======== Fragmento del documento ========

Diez personajes (o más) que conmovieron al mundo

Inicio con este artículo una serie de semblanzas en Cartelera Turia sobre personajes reales e irreales, sobre caracteres fantásticos y sobre tipos humanos.

Unos son detestables y otros resultan enternecedores.

Los amemos o los odiemos, todos ellos son ejemplo de vidas egregias o lamentables.

Y todos ellos nos obligan en mayor o menor medida a pensar, a reír, a sufrir.

Me baso en mis lecturas y relecturas, antiguas y también recientes, realizadas ex profeso.

Mi intención es componer por yuxtaposición una modestísima historia moral e imaginaria de nuestras vidas

. . .

Justo Serna, Cartelera Turia, núm. 2945, 10-16 de julio de 2020

Todas las personas leemos. ¿Qué cosas?

========

*Lista de tareas*
A: Según el texto sobre los personajes que conmovieron al mundo, ¿con qué intención se inicia esta serie de semblanzas y en qué se basa? Responda en una a tres frases.
B: Por favor, prosiga el texto sobre los personajes que conmovieron al mundo a partir de su última frase.

======== Líneas de datos ========

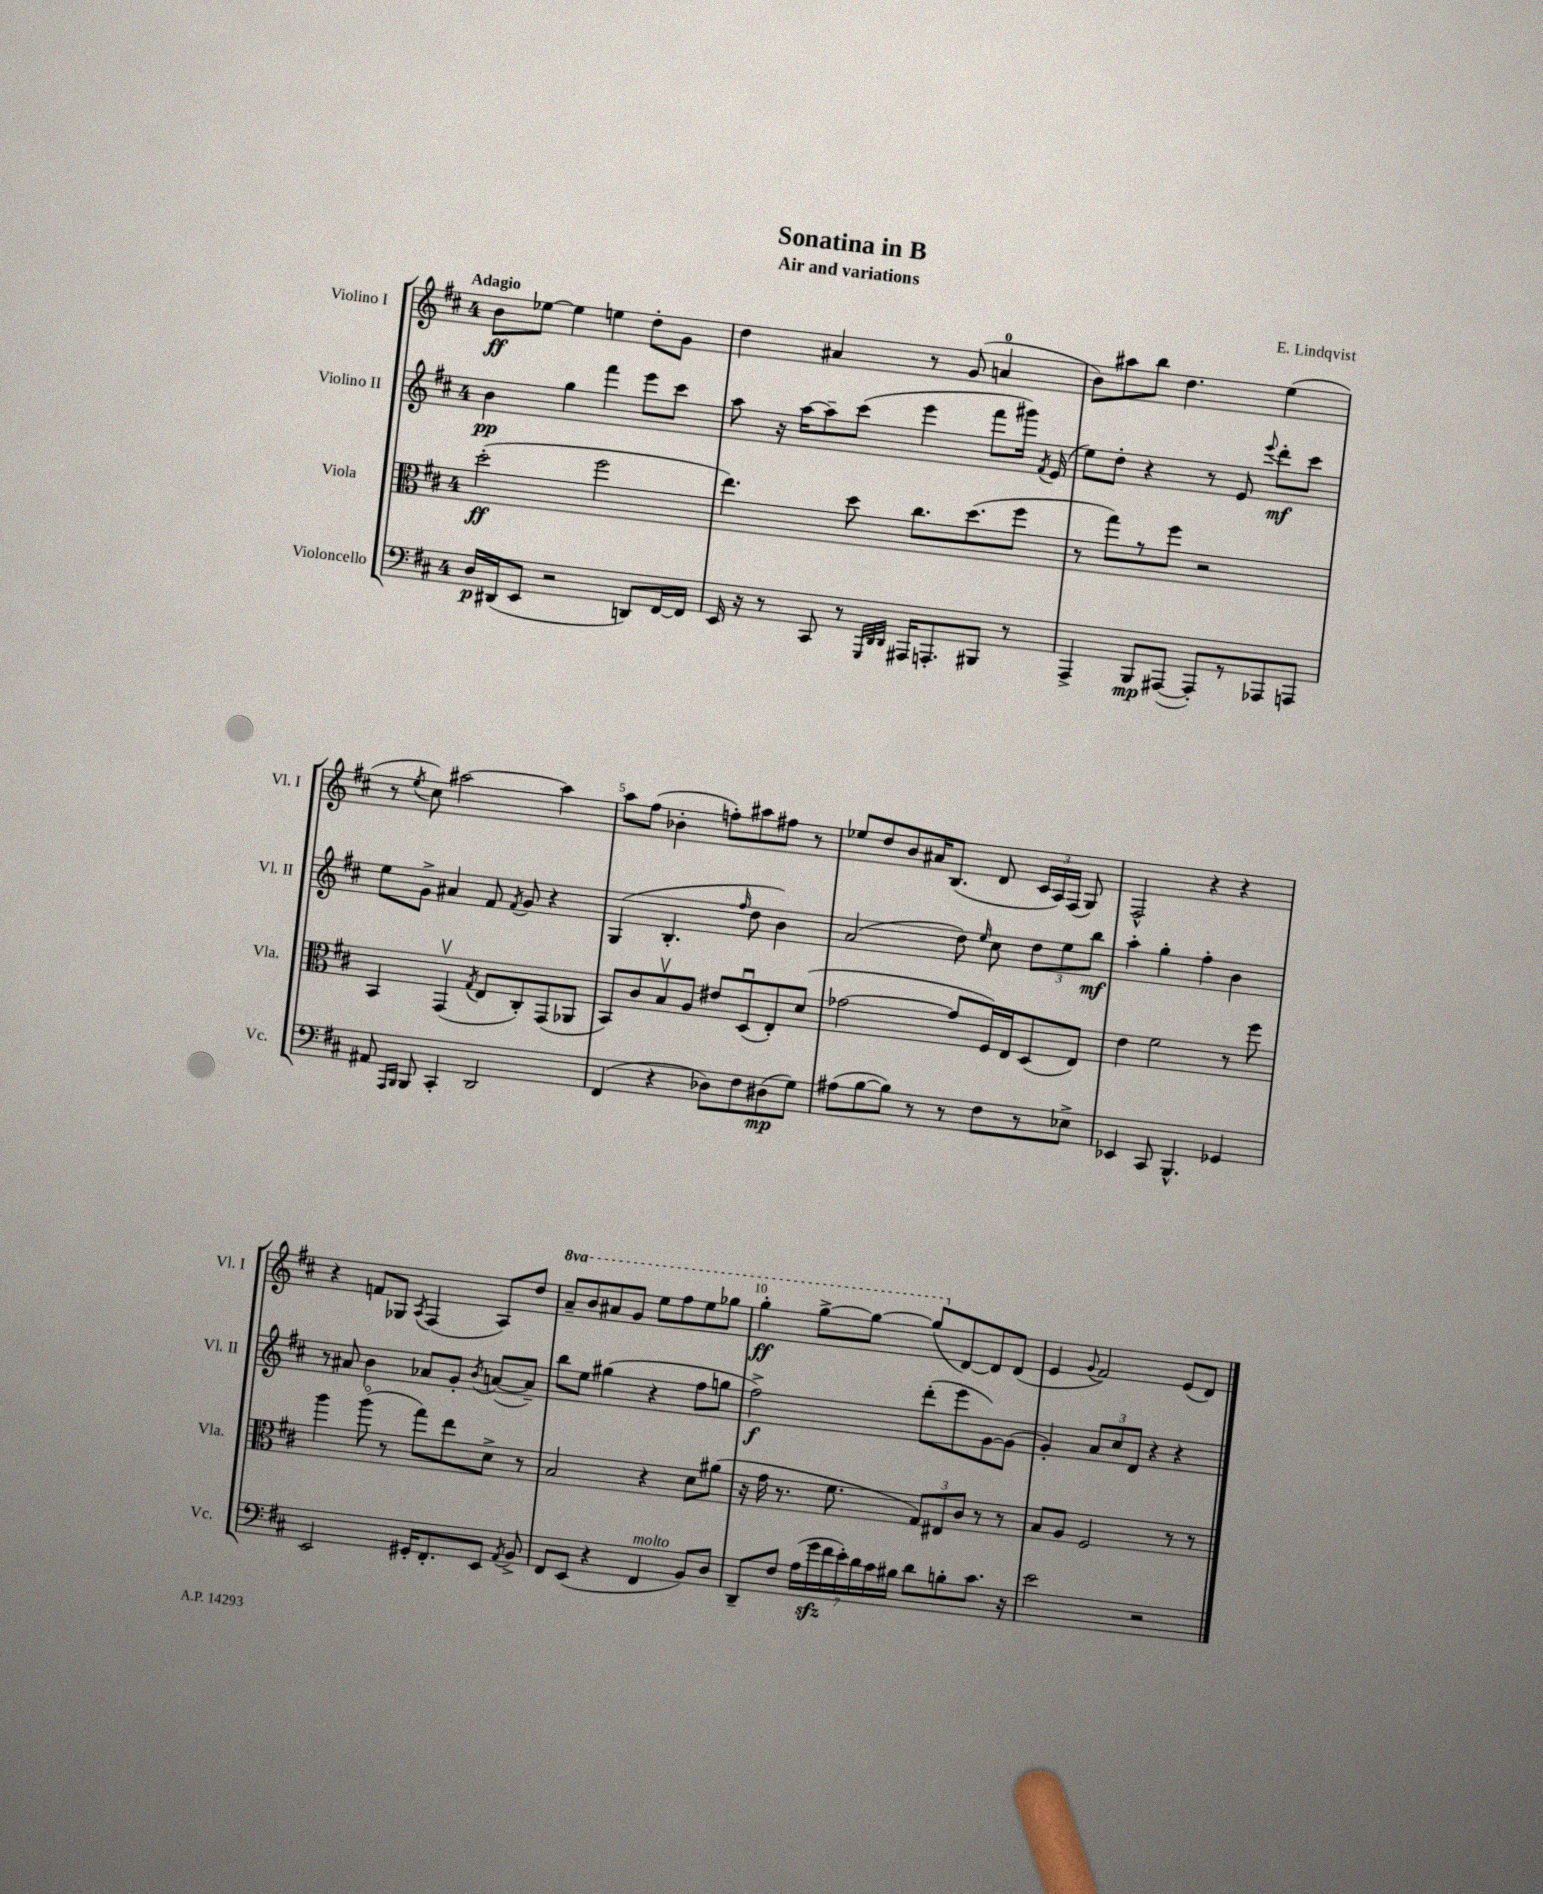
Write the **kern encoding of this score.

**kern	**dynam	**kern	**dynam	**kern	**dynam	**kern	**dynam
*part4	*part4	*part3	*part3	*part2	*part2	*part1	*part1
*staff4	*staff4	*staff3	*staff3	*staff2	*staff2	*staff1	*staff1
*I"Violoncello	*	*I"Viola	*	*I"Violino II	*	*I"Violino I	*
*I'Vc.	*	*I'Vla.	*	*I'Vl. II	*	*I'Vl. I	*
*clefF4	*	*clefC3	*	*clefG2	*	*clefG2	*
*k[f#c#]	*	*k[f#c#]	*	*k[f#c#]	*	*k[f#c#]	*
*M4/4	*	*M4/4	*	*M4/4	*	*M4/4	*
=1	=1	=1	=1	=1	=1	=1	=1
!	!	!	!	!	!	!LO:TX:a:B:t=Adagio	!
16D/LL	p	(2dd'\	ff	4b\	pp	8b\L	ff
(16DD#X/J	.	.	.	.	.	.	.
8EE/J	.	.	.	.	.	[8ee-X\J	.
2r	.	.	.	4gg\	.	4ee-\]	.
.	.	2ff#\	.	4fff#\	.	4een\	.
8DDn/L)	.	.	.	8eee\L	.	8dd'\L	.
[16FF#/L	.	.	.	8ccc#\J	.	8g\J	.
16FF#/JJ]	.	.	.	.	.	.	.
=2	=2	=2	=2	=2	=2	=2	=2
16EE/	.	4.ee\)	.	8aa\	.	4dd\	.
16r	.	.	.	.	.	.	.
8r	.	.	.	16r	.	.	.
.	.	.	.	[16aa\KL	.	.	.
8CC#/	.	.	.	8aa~\]	.	4a#X/	.
8r	.	8dd\	.	(8ccc#\J	.	.	.
32qqGGG/LLL	.	.	.	.	.	.	.
32qqDD/	.	.	.	.	.	.	.
32qqDD/JJJ	.	.	.	.	.	.	.
16AAA#X/KL	.	8.cc#\L	.	4eee\	.	8r	.
8.AAAn'/	.	.	.	.	.	.	.
.	.	.	.	.	.	(8g/	.
.	.	(8.dd\	.	.	.	.	.
8BBB#X/J	.	.	.	8fff#\L	.	4an/	.
8r	.	8ff#\J	.	16ggg#X\Jk)	.	.	.
.	.	.	.	8qf#/	.	.	.
.	.	.	.	(16e/	.	.	.
=3	=3	=3	=3	=3	=3	=3	=3
4AAA^/	.	8r	.	8ee\L)	.	8b\L)	.
.	.	8gg\L)	.	8dd'\J	.	8aa#X\	.
8BBB/L	mp	8r	.	4r	.	8bb\J	.
([8AAA#X/J	.	8ff#\J	.	.	.	4.dd\	.
8AAA#'/L])	.	2r	.	8r	.	.	.
8r	.	.	.	8e/	.	.	.
.	.	.	.	8qqeee/	.	.	.
8AAA-X/	.	.	.	8ddd'\L	mf	(4ee\	.
8AAAn/J	.	.	.	8ccc#\J	.	.	.
!!LO:LB:g=z
=4	=4	=4	=4	=4	=4	=4	=4
8AA#X/	.	4BB/	.	8ee\L	.	8r	.
16qqAAA/LL	.	.	.	.	.	.	.
16qqBBB/JJ	.	.	.	.	.	8qee/	.
8BBB/	.	.	.	8g^\J	.	8cc#\)	.
4CC#'/	.	(4GGv/	.	4a#X/	.	[2aa#X\	.
.	.	8qG/	.	.	.	.	.
2DD/	.	8E/L	.	8f#/	.	.	.
.	.	.	.	8qf#/	.	.	.
.	.	8C#'/)	.	8g/	.	.	.
.	.	(8GG/	.	4r	.	4aa#\]	.
.	.	8AA-X/J	.	.	.	.	.
=5	=5	=5	=5	=5	=5	=5	=5
(4FF#/	.	8BB/L)	.	(4G/	.	8aa\L	.
.	.	8c#/	.	.	.	(8ff#\J	.
4r	.	8Bv/	.	4.B'/	.	4b-X'\	.
.	.	8A/J	.	.	.	.	.
8D-X\L)	.	8e#X/L	.	.	.	8ffn'\L)	.
.	.	.	.	16qqff#/	.	.	.
8F#\	.	(8Du/	.	8dd\	.	8aa#X\	.
(8D#X\	mp	8E'/)	.	4b\)	.	8ff#X\J	.
8G\J)	.	(8d/J	.	.	.	8r	.
=6	=6	=6	=6	=6	=6	=6	=6
(8A#X\L	.	[2g-X\	.	(2a/	.	8ee-X/L	.
[8B\	.	.	.	.	.	8dd/	.
8B\J])	.	.	.	.	.	8b/	.
8r	.	.	.	.	.	16a#X/K	.
.	.	.	.	.	.	(8.B/J	.
8r	.	8g-/L]	.	8dd\)	.	.	.
.	.	.	.	16qqee/	.	.	.
8F#\L	.	16F#/L)	.	8cc#\	.	8d/	.
.	.	16E/J	.	.	.	.	.
8r	.	(8D/	.	12dd\L	.	24c#/LL	.
.	.	.	.	.	.	24A/)	.
.	.	.	.	12ee\	.	(24F#/JJ	.
8E-X^\J	.	8E/J)	.	.	.	8G/)	.
.	.	.	.	12bb\J	mf	.	.
=7	=7	=7	=7	=7	=7	=7	=7
4EE-X/	.	4e\	.	4aa'\	.	2F#^^/	.
8CC#/	.	2f#\	.	4gg'\	.	.	.
4.BBB^^/	.	.	.	.	.	.	.
.	.	.	.	4ff#'\	.	4r	.
4GG-X/	.	8r	.	4b\	.	4r	.
.	.	8ff#\	.	.	.	.	.
!!LO:LB:g=z
=8	=8	=8	=8	=8	=8	=8	=8
2EE/	.	4aa\	.	8r	.	4r	.
.	.	.	.	8a#X/	.	.	.
.	.	(8aa\	.	4b\	.	8fn/L	.
.	.	8r	.	.	.	8G-X/J	.
.	.	.	.	.	.	8qA/	.
16GG#X'/KL	.	8gg\L)	.	8a-X/L	.	(4F#/	.
8.FF#'/	.	.	.	.	.	.	.
.	.	8ee\	.	8g'/J	.	.	.
.	.	.	.	8qb/	.	.	.
8EE/J	.	8d^\J	.	([8an/L	.	8A/L)	.
8qAA/	.	.	.	.	.	.	.
8BB^/	.	8r	.	8a~/J])	.	8dd/J	.
=9	=9	=9	=9	=9	=9	=9	=9
*	*	*	*	*	*	*8va	*
8FF#/L	.	2B/	.	8bb\L	.	8aa~/L	.
(8EE/J	.	.	.	8ee\J	.	8bb/	.
4r	.	.	.	(4gg#X\	.	8aa#X/	.
.	.	.	.	.	.	8gg/J	.
!LO:TX:a:i:t=molto	!	!	!	!	!	!	!
4FF#/	.	4r	.	4r	.	8eee\L	.
.	.	.	.	.	.	8fff#\	.
8BB/L)	.	8d\L	.	8ff#\L	.	8eee\	.
8D/J	.	(8a#X\J	.	8ggn\J	.	8ggg-X\J	.
=10	=10	=10	=10	=10	=10	=10	=10
8DD~/L	.	16r	.	2ff#^\)	f	4ggg'\	ff
.	.	16g\	.	.	.	.	.
8F#/J	.	8.r	.	.	.	.	.
(28A\LL	.	.	.	.	.	[8ggg^\L	.
28gzz\	.	.	.	.	.	.	.
.	.	8.f#\	.	.	.	.	.
28f#\	.	.	.	.	.	.	.
28e'\)	.	.	.	.	.	.	.
.	.	.	.	.	.	8ggg\J_	.
28d\	.	.	.	.	.	.	.
28c#\	.	.	.	.	.	.	.
28B#X\JJ	.	.	.	.	.	.	.
8d\L	.	12G/L)	.	(8ddd'\L	.	(8ggg/L]	.
.	.	12E#X/	.	.	.	.	.
*	*	*	*	*	*	*X8va	*
8Bn'\	.	.	.	8eee\	.	[8d/)	.
.	.	12c#/J	.	.	.	.	.
8.c#\J	.	8r	.	[8g\)	.	8d/]	.
.	.	8r	.	(8g\J]	.	(8d/J	.
16r	.	.	.	.	.	.	.
=11	=11	=11	=11	=11	=11	=11	=11
2e\	.	8B/L	.	4g'/)	.	4e/	.
.	.	8A/J	.	.	.	.	.
.	.	.	.	.	.	8qqg/	.
.	.	2F#/	.	12a/L	.	2f#/)	.
.	.	.	.	12cc#/	.	.	.
.	.	.	.	12d/J	.	.	.
2r	.	.	.	4r	.	.	.
.	.	8r	.	4r	.	(8e/L	.
.	.	8r	.	.	.	8d/J)	.
==	==	==	==	==	==	==	==
*-	*-	*-	*-	*-	*-	*-	*-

========

*Respuestas*
A: La intención es componer por yuxtaposición una modestísima historia moral e imaginaria de nuestras vidas. Para ello se basa en lecturas y relecturas, antiguas y también recientes, realizadas ex profeso.

B:
Textos grandes o pequeños: prospectos farmacéuticos, manuales de instrucciones, folletos turísticos, novelas…

En esta serie de Cartelera Turia que ahora se inicia propongo reconocer eso mismo: que somos personas habituadas a leer, que aspiramos a sacar el mayor rendimiento de dicha operación para aliviarnos o para complicarnos la vida.

Con los libros nos hemos formado, deformado e informado.

Desde la infancia aprendemos que los personajes inventados para nuestro deleite y ejemplo o los protagonistas de historias reales… son nuestros interlocutores.

Con ellos nos medimos.

Sabemos que jamás existieron o que, pasado el tiempo, ya no existen, pero a poca entidad o identidad que tengan, a poco que sus historias se cuenten bien, nos facilitan todo tipo de identificaciones y proyecciones y, sobre todo, el examen.

Podemos juzgarlos, condenarlos o salvarlos. Podemos sentir piedad, algún tipo de compasión. Podemos ponernos en su lugar.

Los personajes reales o inventados nos sacan —o pueden sacarnos— de nuestro ensimismamiento. Y de quicio.

Leer así vale para dilatarnos, para disfrutar o padecer experiencias por las que nunca pasaremos.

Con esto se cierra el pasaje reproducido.